- [What to do]
**A)** In the restaurant review, which oyster variety was good enough to eat without sauce?
**B)** The restaurant review gives a place of origin for each member of the dining party. List all of those places.
**C)** Repeat a passage of the restaurant review word for word. Begin at the words "Three oyster varieties" and stop after "little extra spark.".

- [Excerpted passage]
────────────────

The restaurant has a long wraparound bar for eating and drinking, the outer corner occupied that evening by a group of attractive young women evidently having a nibble after work. (If it was before work, I don't want to hear about it.) We were seated in a comfortable leather(ette?) booth by the window, our party a multinational concern, with origins in Australia (Sheila, the flying nurse), Austria, Colorado, Chicago (Sam), and New York/Frisco (me) -- we were seafood lovers all.
Three oyster varieties were available on the half-shell -- Fanny Bay (British Columbia), Malpeque (Prince Edward Island), and Blue Point (Long Island). We ordered one of each per person. They come with a twist on the standard cocktail sauce (with tequila and a bit of white wine replacing Worcestershire and Tabasco), plus a vinaigrette with a touch of soy, a variation on ponzu sauce. The big, briny Fanny Bays were so good they didn't need sauce. The other two varieties were smaller, and less exciting. They did need sauce. I kind of wished for a bottle of Tabasco or Louisiana Red on the table to add a little extra spark.

────────────────

- [Data listing]
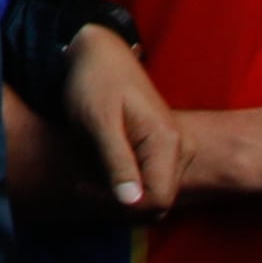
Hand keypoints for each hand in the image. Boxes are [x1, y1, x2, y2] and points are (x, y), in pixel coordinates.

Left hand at [62, 24, 184, 212]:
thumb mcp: (98, 123)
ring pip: (153, 198)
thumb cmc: (93, 83)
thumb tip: (132, 202)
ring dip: (119, 200)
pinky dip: (123, 188)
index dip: (120, 207)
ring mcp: (175, 151)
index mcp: (167, 142)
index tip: (83, 188)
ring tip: (86, 179)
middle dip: (118, 206)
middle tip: (81, 186)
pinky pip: (149, 185)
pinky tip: (97, 174)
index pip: (157, 201)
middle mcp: (180, 149)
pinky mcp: (163, 151)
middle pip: (157, 204)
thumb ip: (117, 161)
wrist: (98, 55)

────────────────

- [Answers]
**A)** Fanny Bay

**B)** Australia, Austria, Colorado, Chicago, New York/Frisco

**C)**
Three oyster varieties were available on the half-shell -- Fanny Bay (British Columbia), Malpeque (Prince Edward Island), and Blue Point (Long Island). We ordered one of each per person. They come with a twist on the standard cocktail sauce (with tequila and a bit of white wine replacing Worcestershire and Tabasco), plus a vinaigrette with a touch of soy, a variation on ponzu sauce. The big, briny Fanny Bays were so good they didn't need sauce. The other two varieties were smaller, and less exciting. They did need sauce. I kind of wished for a bottle of Tabasco or Louisiana Red on the table to add a little extra spark.